I believe that it is coded with phred 33 (does GATK require other or am I talking about something absolutely different?)
What am I supposed to do if I wold like to finish PPline successfully?
Shall I somehow do quality rescoring manually or better wait for the next PPline release?
I will add the quality rescoring feature in the next release (when i'll have time - I hope in a few days)
PPLIne 0.9.8.1 is releleased
- Ppline automatically downloads all the database at the first run
- added quality score rescaling feature (Illumina.1.3/1.5/Solexa > Phred33/Sanger)
- now PPLine accepts SRA accessions (e.g. SRR1609982, etc.) and downloads SRA
- fixed bug with downloading incorrect dbSNP vcf
- fixed bug with HTSeq-count python2 location
- other bugs were fixed
Thank You for the great work!
My Ppline run has just finished succesfully!

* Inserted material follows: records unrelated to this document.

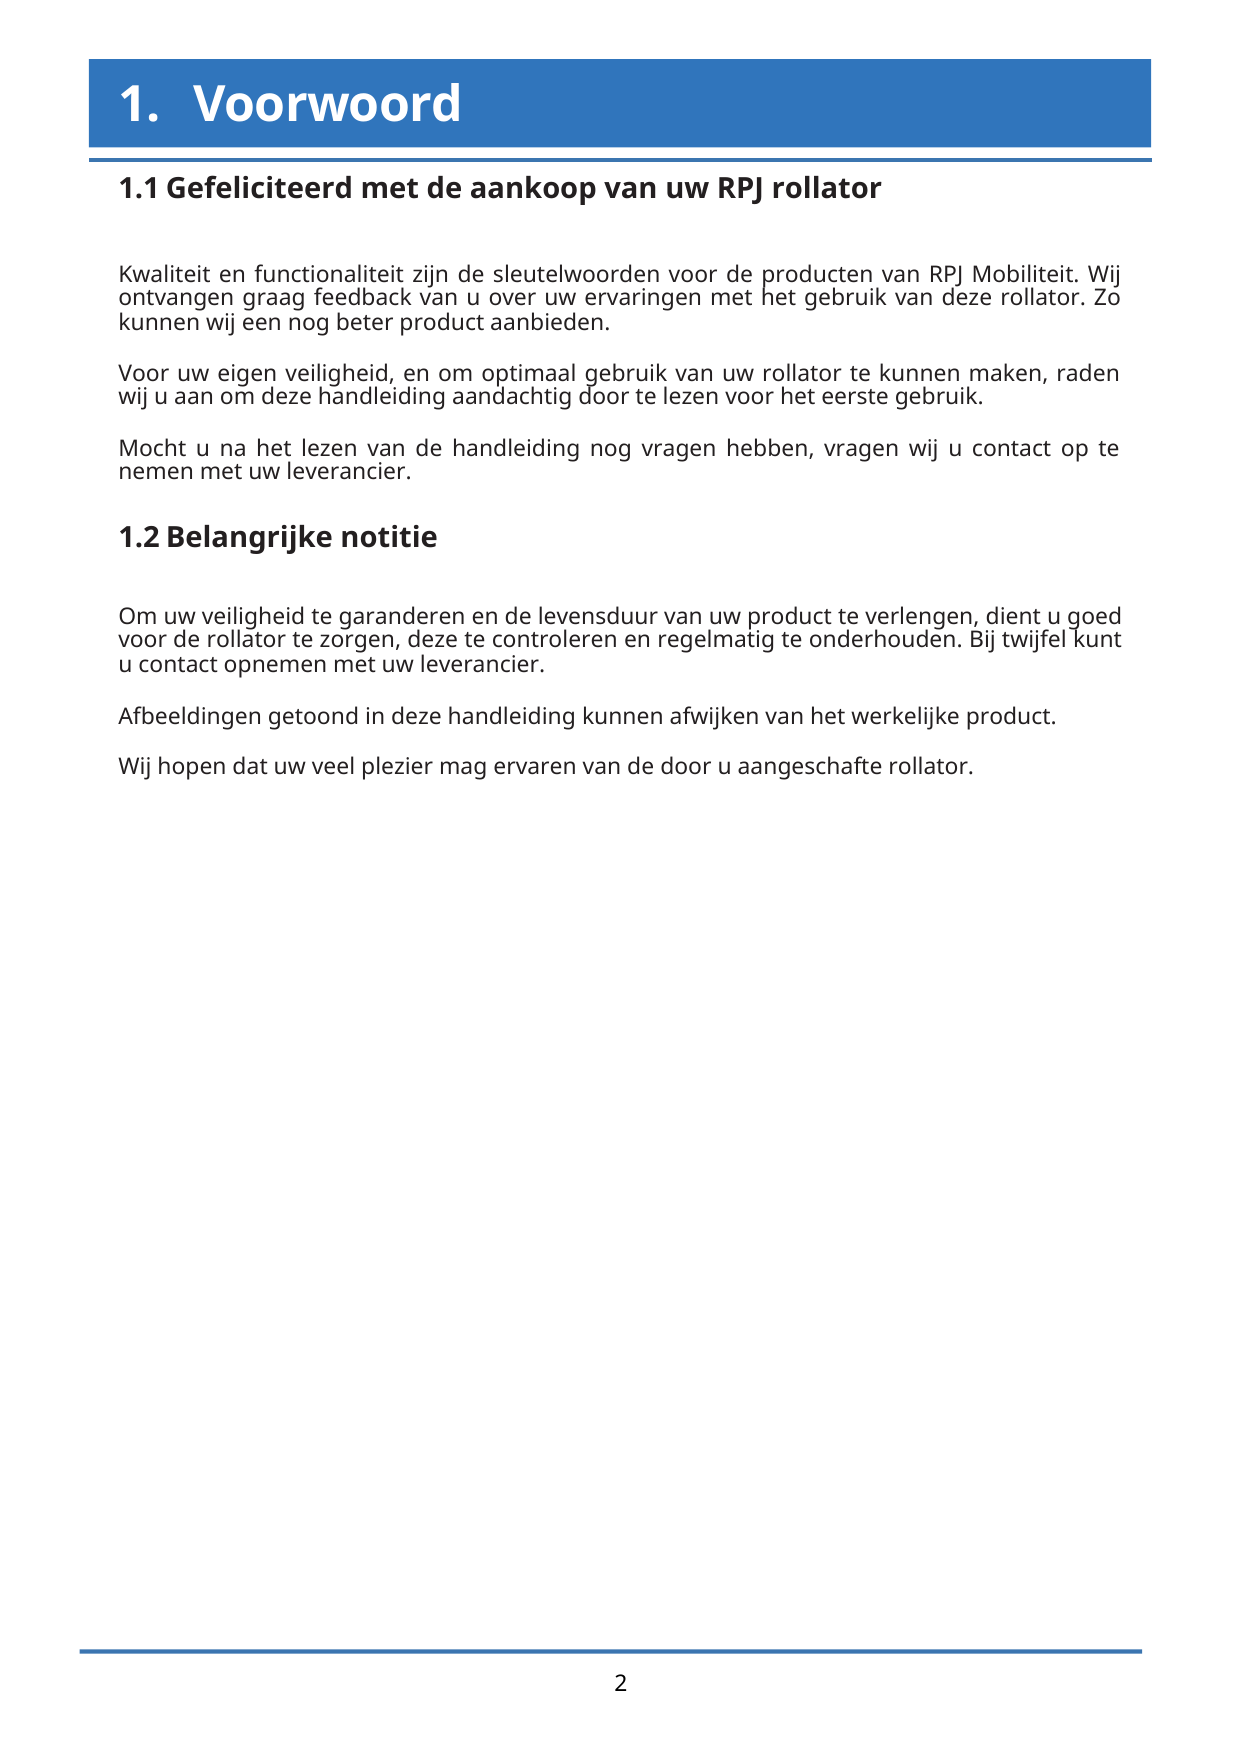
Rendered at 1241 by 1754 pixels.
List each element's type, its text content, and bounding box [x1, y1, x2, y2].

text Kwaliteit en functionaliteit zijn de sleutelwoorden voor de producten van RPJ Mobiliteit. Wij ontvangen graag feedback van u over uw ervaringen met het gebruik van deze rollator. Zo kunnen wij een nog beter product aanbieden. [118, 262, 1123, 337]
subtitle Gefeliciteerd met de aankoop van uw RPJ rollator [118, 168, 1240, 207]
text Om uw veiligheid te garanderen en de levensduur van uw product te verlengen, dient u goed voor de rollator te zorgen, deze te controleren en regelmatig te onderhouden. Bij twijfel kunt u contact opnemen met uw leverancier. [118, 604, 1123, 679]
text Wij hopen dat uw veel plezier mag ervaren van de door u aangeschafte rollator. [118, 754, 1123, 779]
text Mocht u na het lezen van de handleiding nog vragen hebben, vragen wij u contact op te nemen met uw leverancier. [118, 436, 1122, 486]
text Afbeeldingen getoond in deze handleiding kunnen afwijken van het werkelijke product. [118, 704, 1123, 729]
text Voor uw eigen veiligheid, en om optimaal gebruik van uw rollator te kunnen maken, raden wij u aan om deze handleiding aandachtig door te lezen voor het eerste gebruik. [118, 362, 1122, 412]
subtitle Belangrijke notitie [118, 516, 1240, 556]
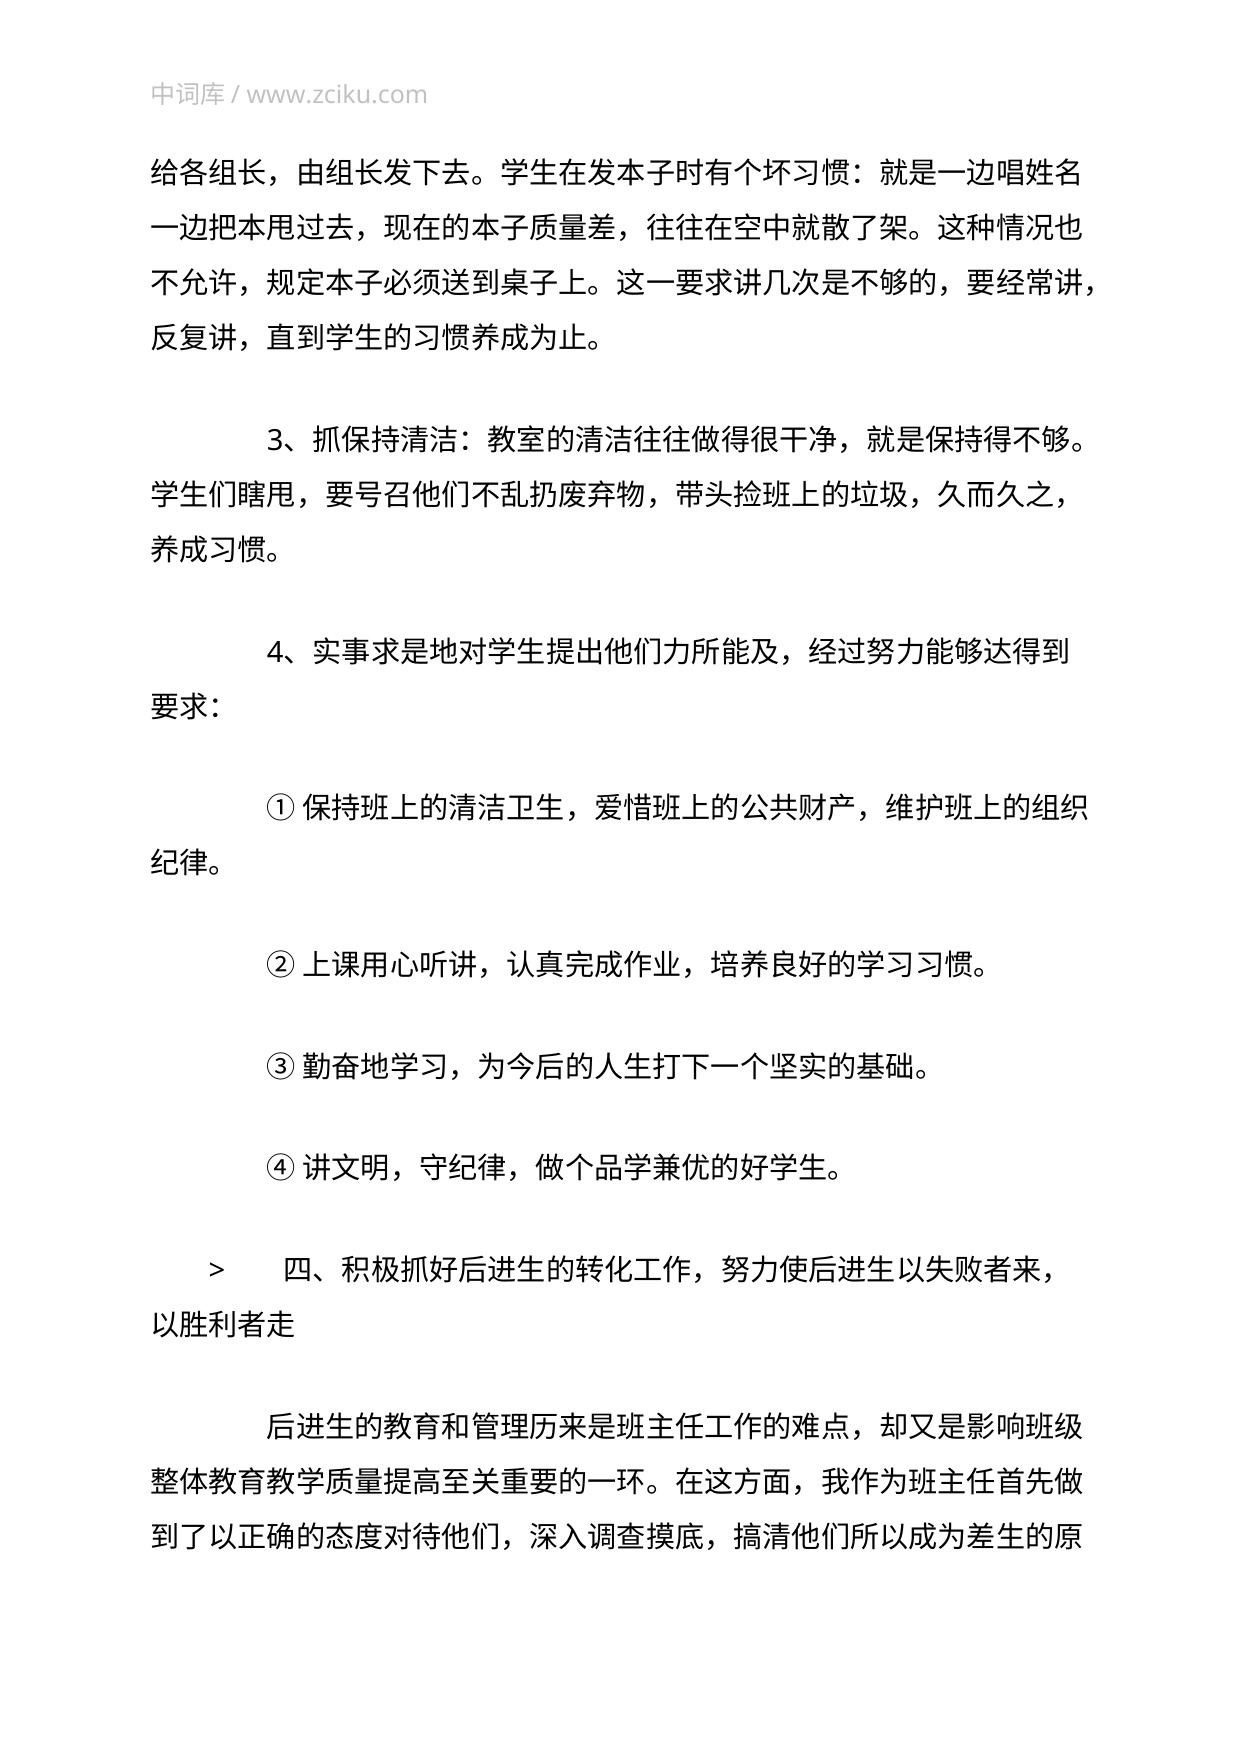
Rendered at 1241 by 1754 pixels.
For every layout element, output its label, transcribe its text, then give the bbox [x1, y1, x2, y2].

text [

I have some questions left:
1)Is there any way to find out information about fudion proteins from Ppline output (e.g. is tophut-fusion a part of Ppline?)

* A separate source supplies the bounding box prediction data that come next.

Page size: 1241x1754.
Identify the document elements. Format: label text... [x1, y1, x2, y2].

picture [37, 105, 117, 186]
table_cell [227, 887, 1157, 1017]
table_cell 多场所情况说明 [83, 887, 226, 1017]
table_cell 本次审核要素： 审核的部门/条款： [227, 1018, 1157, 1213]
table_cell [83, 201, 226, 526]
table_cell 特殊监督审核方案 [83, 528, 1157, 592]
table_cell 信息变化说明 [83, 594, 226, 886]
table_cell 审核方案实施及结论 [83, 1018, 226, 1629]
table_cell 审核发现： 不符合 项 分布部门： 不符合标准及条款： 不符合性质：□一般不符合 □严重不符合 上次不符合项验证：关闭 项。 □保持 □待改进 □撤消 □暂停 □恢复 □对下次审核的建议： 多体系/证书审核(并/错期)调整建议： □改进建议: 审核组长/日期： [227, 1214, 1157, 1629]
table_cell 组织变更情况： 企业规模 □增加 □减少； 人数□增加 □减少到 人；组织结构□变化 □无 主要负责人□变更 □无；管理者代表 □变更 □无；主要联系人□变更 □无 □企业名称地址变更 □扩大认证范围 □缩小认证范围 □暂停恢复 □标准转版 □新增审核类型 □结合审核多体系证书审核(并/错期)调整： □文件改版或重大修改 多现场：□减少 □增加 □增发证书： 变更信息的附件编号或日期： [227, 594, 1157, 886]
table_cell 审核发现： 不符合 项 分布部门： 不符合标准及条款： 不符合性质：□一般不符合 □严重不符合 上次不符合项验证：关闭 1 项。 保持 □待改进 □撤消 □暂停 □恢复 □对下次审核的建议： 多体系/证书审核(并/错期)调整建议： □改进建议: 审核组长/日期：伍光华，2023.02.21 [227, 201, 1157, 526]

2) What is the best criteria of proteotypic peptides sorting? (There is a plenty of them. There are lots os different scores in the vcf/visual xls. How shall i sort this list if I'd like to get 10 best according to the result (no more other programms))
1) No, Tophat-fusion is not a part of PPline. I strongly recommend deFuse as it is more accurate than Tophat-fusion. https://bitbucket.org/dranew/defuse
2) Sorting proteotypic peptides is a dual task. First, SNP/SAP detection should be reliable. The main criteria here is quantity of reads with alternate allele ('Alt.HQ Reads' column in excel file) and Phred quality of SNP calling ('Phread qual' col). Otherwise, you can use the values in 'SAP score' col as a measure of its reliability.
Second, not all proteotypic peptides 'can fly'. Many of them are non-ionizable. It's very difficult to predict this.